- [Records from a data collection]
***

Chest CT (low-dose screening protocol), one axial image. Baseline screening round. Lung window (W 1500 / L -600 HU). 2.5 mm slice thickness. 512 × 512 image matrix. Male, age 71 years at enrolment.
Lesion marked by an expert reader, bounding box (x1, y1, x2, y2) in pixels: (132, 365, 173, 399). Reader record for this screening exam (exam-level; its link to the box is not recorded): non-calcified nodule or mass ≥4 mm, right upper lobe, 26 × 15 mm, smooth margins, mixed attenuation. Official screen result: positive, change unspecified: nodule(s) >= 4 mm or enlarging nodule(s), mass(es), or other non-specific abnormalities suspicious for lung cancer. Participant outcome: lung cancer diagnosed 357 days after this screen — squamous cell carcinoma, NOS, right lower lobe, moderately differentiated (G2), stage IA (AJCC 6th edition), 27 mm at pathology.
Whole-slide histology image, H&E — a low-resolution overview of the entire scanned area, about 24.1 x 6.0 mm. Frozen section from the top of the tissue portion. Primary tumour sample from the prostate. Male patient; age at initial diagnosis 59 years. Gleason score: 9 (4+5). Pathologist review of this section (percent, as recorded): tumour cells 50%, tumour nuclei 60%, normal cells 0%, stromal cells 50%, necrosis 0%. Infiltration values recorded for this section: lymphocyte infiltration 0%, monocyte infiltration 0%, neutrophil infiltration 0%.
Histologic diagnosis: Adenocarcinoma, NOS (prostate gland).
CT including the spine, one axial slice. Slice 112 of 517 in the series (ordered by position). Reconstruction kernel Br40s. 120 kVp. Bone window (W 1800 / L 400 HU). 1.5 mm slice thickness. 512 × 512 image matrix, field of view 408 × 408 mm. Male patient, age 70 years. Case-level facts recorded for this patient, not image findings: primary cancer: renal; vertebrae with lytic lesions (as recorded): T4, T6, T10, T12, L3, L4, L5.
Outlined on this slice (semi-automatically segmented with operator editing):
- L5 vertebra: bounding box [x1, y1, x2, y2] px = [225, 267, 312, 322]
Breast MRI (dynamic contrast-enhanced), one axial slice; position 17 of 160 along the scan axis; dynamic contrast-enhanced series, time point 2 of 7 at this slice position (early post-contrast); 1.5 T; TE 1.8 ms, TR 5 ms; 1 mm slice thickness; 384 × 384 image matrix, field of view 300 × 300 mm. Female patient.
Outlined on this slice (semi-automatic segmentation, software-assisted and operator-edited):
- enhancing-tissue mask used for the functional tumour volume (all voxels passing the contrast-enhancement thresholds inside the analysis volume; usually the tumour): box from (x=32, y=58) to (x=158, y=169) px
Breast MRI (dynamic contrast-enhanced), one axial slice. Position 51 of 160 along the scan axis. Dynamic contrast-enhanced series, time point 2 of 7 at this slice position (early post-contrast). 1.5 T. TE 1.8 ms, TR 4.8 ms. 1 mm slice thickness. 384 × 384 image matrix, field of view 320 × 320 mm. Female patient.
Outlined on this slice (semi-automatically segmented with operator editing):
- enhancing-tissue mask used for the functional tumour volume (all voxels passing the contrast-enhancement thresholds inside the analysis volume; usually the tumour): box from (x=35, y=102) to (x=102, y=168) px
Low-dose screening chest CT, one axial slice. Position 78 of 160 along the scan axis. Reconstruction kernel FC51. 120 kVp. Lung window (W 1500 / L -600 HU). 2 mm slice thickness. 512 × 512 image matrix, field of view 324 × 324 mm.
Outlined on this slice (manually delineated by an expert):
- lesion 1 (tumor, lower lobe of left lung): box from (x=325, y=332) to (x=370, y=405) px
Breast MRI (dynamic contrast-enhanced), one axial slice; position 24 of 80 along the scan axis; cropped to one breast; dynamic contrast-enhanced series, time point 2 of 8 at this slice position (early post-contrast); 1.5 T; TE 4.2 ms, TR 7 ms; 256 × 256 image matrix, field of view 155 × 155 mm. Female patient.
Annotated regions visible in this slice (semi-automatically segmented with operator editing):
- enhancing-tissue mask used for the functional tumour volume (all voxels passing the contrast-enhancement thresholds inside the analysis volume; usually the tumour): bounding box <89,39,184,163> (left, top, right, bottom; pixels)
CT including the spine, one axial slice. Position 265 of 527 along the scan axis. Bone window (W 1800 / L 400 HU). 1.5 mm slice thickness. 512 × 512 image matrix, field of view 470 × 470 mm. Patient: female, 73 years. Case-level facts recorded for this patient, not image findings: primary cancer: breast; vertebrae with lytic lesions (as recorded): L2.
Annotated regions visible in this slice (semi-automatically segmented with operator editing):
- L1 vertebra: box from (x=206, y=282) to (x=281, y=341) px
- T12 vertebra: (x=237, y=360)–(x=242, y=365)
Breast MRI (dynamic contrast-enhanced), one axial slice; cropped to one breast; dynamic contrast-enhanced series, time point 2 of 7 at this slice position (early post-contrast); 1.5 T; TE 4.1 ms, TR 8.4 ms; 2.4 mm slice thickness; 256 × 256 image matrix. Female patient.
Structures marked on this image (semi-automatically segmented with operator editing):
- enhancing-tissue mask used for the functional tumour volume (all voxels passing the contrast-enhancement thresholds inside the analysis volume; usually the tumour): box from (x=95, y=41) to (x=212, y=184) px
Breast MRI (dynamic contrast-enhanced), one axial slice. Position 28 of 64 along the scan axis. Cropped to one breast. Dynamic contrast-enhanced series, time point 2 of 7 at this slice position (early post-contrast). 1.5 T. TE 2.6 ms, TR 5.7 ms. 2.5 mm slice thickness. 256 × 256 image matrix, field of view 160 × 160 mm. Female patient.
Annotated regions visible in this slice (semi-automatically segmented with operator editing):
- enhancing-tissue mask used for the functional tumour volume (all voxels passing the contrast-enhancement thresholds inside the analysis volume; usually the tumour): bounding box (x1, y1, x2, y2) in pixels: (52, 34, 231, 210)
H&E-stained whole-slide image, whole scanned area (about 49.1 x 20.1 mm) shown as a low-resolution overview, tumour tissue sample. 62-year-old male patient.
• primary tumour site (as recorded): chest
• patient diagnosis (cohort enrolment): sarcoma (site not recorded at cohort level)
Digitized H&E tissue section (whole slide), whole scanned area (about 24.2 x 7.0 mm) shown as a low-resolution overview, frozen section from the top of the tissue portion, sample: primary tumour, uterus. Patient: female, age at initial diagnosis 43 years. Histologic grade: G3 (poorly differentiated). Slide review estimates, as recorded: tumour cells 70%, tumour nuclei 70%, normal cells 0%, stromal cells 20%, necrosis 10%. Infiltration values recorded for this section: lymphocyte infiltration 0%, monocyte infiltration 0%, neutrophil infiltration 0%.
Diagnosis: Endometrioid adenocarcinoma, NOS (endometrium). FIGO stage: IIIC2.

***

- [What the task asks] What is wanted is the full set of entries above, reproduced exactly.

- [Expected answer]
Chest CT (low-dose screening protocol), one axial image. Baseline screening round. Lung window (W 1500 / L -600 HU). 2.5 mm slice thickness. 512 × 512 image matrix. Male, age 71 years at enrolment.
Lesion marked by an expert reader, bounding box (x1, y1, x2, y2) in pixels: (132, 365, 173, 399). Reader record for this screening exam (exam-level; its link to the box is not recorded): non-calcified nodule or mass ≥4 mm, right upper lobe, 26 × 15 mm, smooth margins, mixed attenuation. Official screen result: positive, change unspecified: nodule(s) >= 4 mm or enlarging nodule(s), mass(es), or other non-specific abnormalities suspicious for lung cancer. Participant outcome: lung cancer diagnosed 357 days after this screen — squamous cell carcinoma, NOS, right lower lobe, moderately differentiated (G2), stage IA (AJCC 6th edition), 27 mm at pathology.
Whole-slide histology image, H&E — a low-resolution overview of the entire scanned area, about 24.1 x 6.0 mm. Frozen section from the top of the tissue portion. Primary tumour sample from the prostate. Male patient; age at initial diagnosis 59 years. Gleason score: 9 (4+5). Pathologist review of this section (percent, as recorded): tumour cells 50%, tumour nuclei 60%, normal cells 0%, stromal cells 50%, necrosis 0%. Infiltration values recorded for this section: lymphocyte infiltration 0%, monocyte infiltration 0%, neutrophil infiltration 0%.
Histologic diagnosis: Adenocarcinoma, NOS (prostate gland).
CT including the spine, one axial slice. Slice 112 of 517 in the series (ordered by position). Reconstruction kernel Br40s. 120 kVp. Bone window (W 1800 / L 400 HU). 1.5 mm slice thickness. 512 × 512 image matrix, field of view 408 × 408 mm. Male patient, age 70 years. Case-level facts recorded for this patient, not image findings: primary cancer: renal; vertebrae with lytic lesions (as recorded): T4, T6, T10, T12, L3, L4, L5.
Outlined on this slice (semi-automatically segmented with operator editing):
- L5 vertebra: bounding box [x1, y1, x2, y2] px = [225, 267, 312, 322]
Breast MRI (dynamic contrast-enhanced), one axial slice; position 17 of 160 along the scan axis; dynamic contrast-enhanced series, time point 2 of 7 at this slice position (early post-contrast); 1.5 T; TE 1.8 ms, TR 5 ms; 1 mm slice thickness; 384 × 384 image matrix, field of view 300 × 300 mm. Female patient.
Outlined on this slice (semi-automatic segmentation, software-assisted and operator-edited):
- enhancing-tissue mask used for the functional tumour volume (all voxels passing the contrast-enhancement thresholds inside the analysis volume; usually the tumour): box from (x=32, y=58) to (x=158, y=169) px
Breast MRI (dynamic contrast-enhanced), one axial slice. Position 51 of 160 along the scan axis. Dynamic contrast-enhanced series, time point 2 of 7 at this slice position (early post-contrast). 1.5 T. TE 1.8 ms, TR 4.8 ms. 1 mm slice thickness. 384 × 384 image matrix, field of view 320 × 320 mm. Female patient.
Outlined on this slice (semi-automatically segmented with operator editing):
- enhancing-tissue mask used for the functional tumour volume (all voxels passing the contrast-enhancement thresholds inside the analysis volume; usually the tumour): box from (x=35, y=102) to (x=102, y=168) px
Low-dose screening chest CT, one axial slice. Position 78 of 160 along the scan axis. Reconstruction kernel FC51. 120 kVp. Lung window (W 1500 / L -600 HU). 2 mm slice thickness. 512 × 512 image matrix, field of view 324 × 324 mm.
Outlined on this slice (manually delineated by an expert):
- lesion 1 (tumor, lower lobe of left lung): box from (x=325, y=332) to (x=370, y=405) px
Breast MRI (dynamic contrast-enhanced), one axial slice; position 24 of 80 along the scan axis; cropped to one breast; dynamic contrast-enhanced series, time point 2 of 8 at this slice position (early post-contrast); 1.5 T; TE 4.2 ms, TR 7 ms; 256 × 256 image matrix, field of view 155 × 155 mm. Female patient.
Annotated regions visible in this slice (semi-automatically segmented with operator editing):
- enhancing-tissue mask used for the functional tumour volume (all voxels passing the contrast-enhancement thresholds inside the analysis volume; usually the tumour): bounding box <89,39,184,163> (left, top, right, bottom; pixels)
CT including the spine, one axial slice. Position 265 of 527 along the scan axis. Bone window (W 1800 / L 400 HU). 1.5 mm slice thickness. 512 × 512 image matrix, field of view 470 × 470 mm. Patient: female, 73 years. Case-level facts recorded for this patient, not image findings: primary cancer: breast; vertebrae with lytic lesions (as recorded): L2.
Annotated regions visible in this slice (semi-automatically segmented with operator editing):
- L1 vertebra: box from (x=206, y=282) to (x=281, y=341) px
- T12 vertebra: (x=237, y=360)–(x=242, y=365)
Breast MRI (dynamic contrast-enhanced), one axial slice; cropped to one breast; dynamic contrast-enhanced series, time point 2 of 7 at this slice position (early post-contrast); 1.5 T; TE 4.1 ms, TR 8.4 ms; 2.4 mm slice thickness; 256 × 256 image matrix. Female patient.
Structures marked on this image (semi-automatically segmented with operator editing):
- enhancing-tissue mask used for the functional tumour volume (all voxels passing the contrast-enhancement thresholds inside the analysis volume; usually the tumour): box from (x=95, y=41) to (x=212, y=184) px
Breast MRI (dynamic contrast-enhanced), one axial slice. Position 28 of 64 along the scan axis. Cropped to one breast. Dynamic contrast-enhanced series, time point 2 of 7 at this slice position (early post-contrast). 1.5 T. TE 2.6 ms, TR 5.7 ms. 2.5 mm slice thickness. 256 × 256 image matrix, field of view 160 × 160 mm. Female patient.
Annotated regions visible in this slice (semi-automatically segmented with operator editing):
- enhancing-tissue mask used for the functional tumour volume (all voxels passing the contrast-enhancement thresholds inside the analysis volume; usually the tumour): bounding box (x1, y1, x2, y2) in pixels: (52, 34, 231, 210)
H&E-stained whole-slide image, whole scanned area (about 49.1 x 20.1 mm) shown as a low-resolution overview, tumour tissue sample. 62-year-old male patient.
• primary tumour site (as recorded): chest
• patient diagnosis (cohort enrolment): sarcoma (site not recorded at cohort level)
Digitized H&E tissue section (whole slide), whole scanned area (about 24.2 x 7.0 mm) shown as a low-resolution overview, frozen section from the top of the tissue portion, sample: primary tumour, uterus. Patient: female, age at initial diagnosis 43 years. Histologic grade: G3 (poorly differentiated). Slide review estimates, as recorded: tumour cells 70%, tumour nuclei 70%, normal cells 0%, stromal cells 20%, necrosis 10%. Infiltration values recorded for this section: lymphocyte infiltration 0%, monocyte infiltration 0%, neutrophil infiltration 0%.
Diagnosis: Endometrioid adenocarcinoma, NOS (endometrium). FIGO stage: IIIC2.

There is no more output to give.